Der Hauptsitz der Deutschen Telekom in Bonn: Die Firmenräume des Unternehmens sollen durchsucht worden sein. (Quelle: imago stock&people)
Die Kölner Staatsanwaltschaft lässt in Bonn Firmenräume der Telekom Technik durchsuchen. Im Fokus soll ein mutmaßlicher Korruptionskomplex rund um Auftragsvergaben stehen.
In Bonn sollen die Firmenräumen der Telekom Technik GmbH durchsucht worden sein. Wie der „Kölner Stadt-Anzeiger“ berichtet, habe die Kölner Staatsanwaltschaft das Landeskriminalamt mit der Durchsuchung beauftragt.
Nach Angaben der Lokalzeitung soll es sich um einen Korruptionskomplex bei der Tochterfirma der Deutschen Telekom AG handeln. Demnach werde gegen zehn Beschuldigte wegen des Verdachts der Bestechung im geschäftlichen Verkehr, der Untreue und der Geldwäsche ermittelt.

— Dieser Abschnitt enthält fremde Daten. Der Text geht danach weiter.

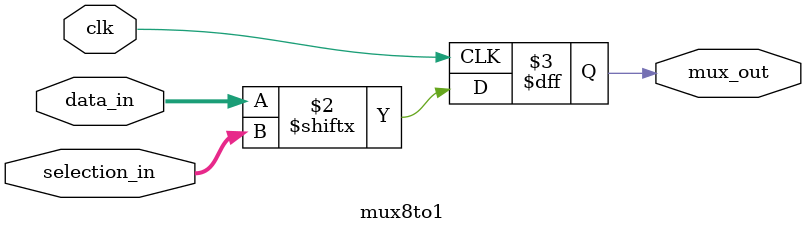
<source format=v>
module mux8to1(input [7:0]data_in,input [2:0]selection_in,output reg mux_out,input clk);

// ------------------------ input is 8bit data  ----------------------------//
// ------------------------selection is for selecting which data to transmit ---------------------------------//
always@(posedge clk)
		  begin
					mux_out=data_in[selection_in];

		  end
endmodule



</source>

Bei dem mutmaßlichen Hauptakteur soll es sich den Informationen der Zeitung zufolge um einen 37-jährigen hochrangigen Telekom-Beschäftigen, der für Auftragsvergaben im Bereich Glasfaserausbau zuständig ist, handeln. Dieser soll einem Duisburger Bauunternehmer lukrative Projekte des Bonner Konzerns zugeschanzt haben. Im Gegenzug soll der Telekom-Mitarbeiter jeweils drei Prozent der Auftragssumme erhalten haben. Nach vorläufigen Erkenntnissen bekam er einen Betrag im mittleren sechsstelligen Bereich, wie die Zeitung weiter berichtet.
Das LKA nebst Spezialeinheiten und Steuerfahndern durchsuchte demnach insgesamt 40 Privat- und Firmenräume in NRW sowie auch Bankschließfächer. Ferner seien zahlreiche Datenträger und Mobiltelefone sichergestellt worden.
Auslöser für die Nachforschungen sei ein anonymer Hinweis an die Telekom Technik GmbH über Schmiergeldflüsse gewesen. Die Gesellschaft habe daraufhin die Strafverfolger eingeschaltet. Seit Herbst vergangenen Jahres ermittelten die Korruptionsermittler des LKA zunächst verdeckt, bis sich der Tatverdacht erhärtete und die Staatsanwaltschaft Köln entsprechende Durchsuchungsbeschlüsse erwirkte, heißt es vonseiten des „Kölner Stadt-Anzeigers“.